## Excerpted passage:
Leadership: “I’ll gladly go in the middle.”

I could tell as soon as they walked in the room that this was going to be a fun group to work with. My task for the afternoon was to take a corporate leadership team of about 40 people through some team building activities. As I stood before the group I explained that our session would include some fun games as well as some activities that would help them get to know each other better. Heads were nodding and people were smiling. I could sense that the culture in this company was healthy and that people were engaged in the development process.

As we began our first game they came alive. This group was having a blast and laughing so hard. After just a couple of minutes, I felt like I was a part of the group and hanging out with old friends.

The game required the group to be in a large circle with one person standing in the middle of the circle. The objective was to get out of the middle by walking up to someone on the outside of the circle and saying one of several silly phrases. The person on the outside had to reply with the correct silly reply. If they said the wrong thing they had to switch with the person in the middle. If they said the right thing they got to stay on the outside and the inside person had to try again. About halfway through the game, a woman was in the middle and she was having a hard time getting someone out. She was a quieter person and after failing to get four people out she said, “this is why I hate games. I’m not good at them.” The group fell silent, you could tell they genuinely felt for her. And then she walked up to a man on the outside and said her silly phrase and he said nothing in reply, which meant he was going in the middle and switching places with her. The room was still silent as he quietly said to her, “I’ll gladly go in the middle.”

At that moment, my point of contact looked at me and said, “and that’s our CEO” and I suddenly understood the significance of the exchange.

Effective leaders understand the value of letting people fight their own battles, the growth often happens in the struggle and great leaders allow this to happen. But great leaders also stay close to their people so they can help when help is needed. They will gladly take the place of someone else when the request for help comes in. That is exactly what this leader did. He was on the outside, but close enough to help, and willing to step in.

Be the leader that lets people fight their own battles, stay close enough to help, and step in when people turn to you.

## Instruction A:
In the leadership story above, reproduce the part that opens with the words containing "Effective leaders understand the" and closes with "willing to step in.".
## Instruction B:
According to the leadership story, who was the man who switched places with the woman in the middle of the circle?

## Records supplied:
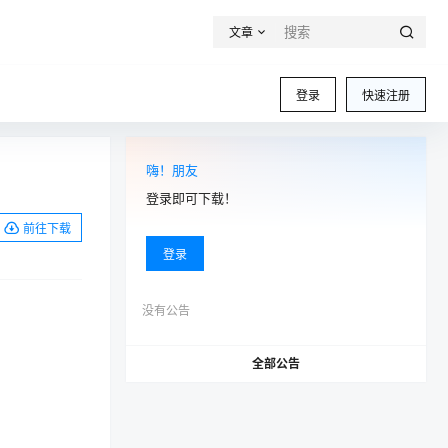
文章
登录
快速注册
嗨！朋友
登录即可下载！
前往下载
登录
没有公告
全部公告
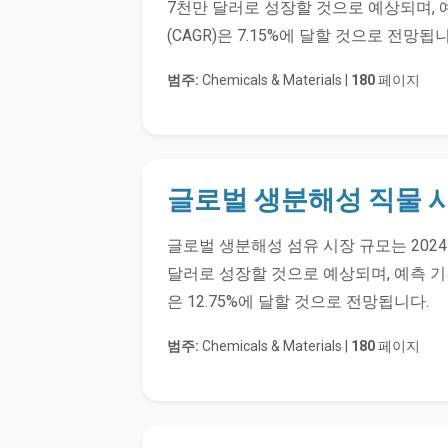
7천만 달러로 성장할 것으로 예상되며, 
(CAGR)은 7.15%에 달할 것으로 전망됩
범주:
Chemicals & Materials |
180
페이지
글로벌 생분해성 직물 
글로벌 생분해성 섬유 시장 규모는 2024년
달러로 성장할 것으로 예상되며, 예측 기간
은 12.75%에 달할 것으로 전망됩니다.
범주:
Chemicals & Materials |
180
페이지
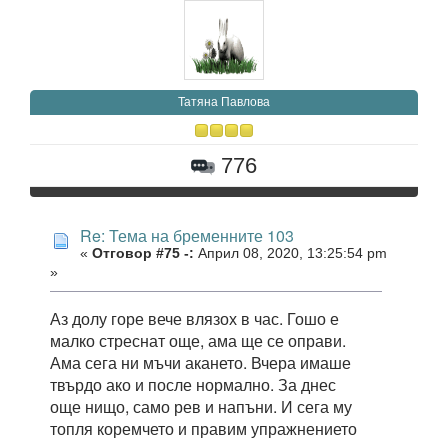
Татяна Павлова
776
Re: Тема на бременните 103
«
Отговор #75 -:
Април 08, 2020, 13:25:54 pm
»
Аз долу горе вече влязох в час. Гошо е
малко стреснат още, ама ще се оправи.
Ама сега ни мъчи акането. Вчера имаше
твърдо ако и после нормално. За днес
още нищо, само рев и напъни. И сега му
топля коремчето и правим упражнението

## Task result A:
Effective leaders understand the value of letting people fight their own battles, the growth often happens in the struggle and great leaders allow this to happen. But great leaders also stay close to their people so they can help when help is needed. They will gladly take the place of someone else when the request for help comes in. That is exactly what this leader did. He was on the outside, but close enough to help, and willing to step in.

## Task result B:
He was the company's CEO.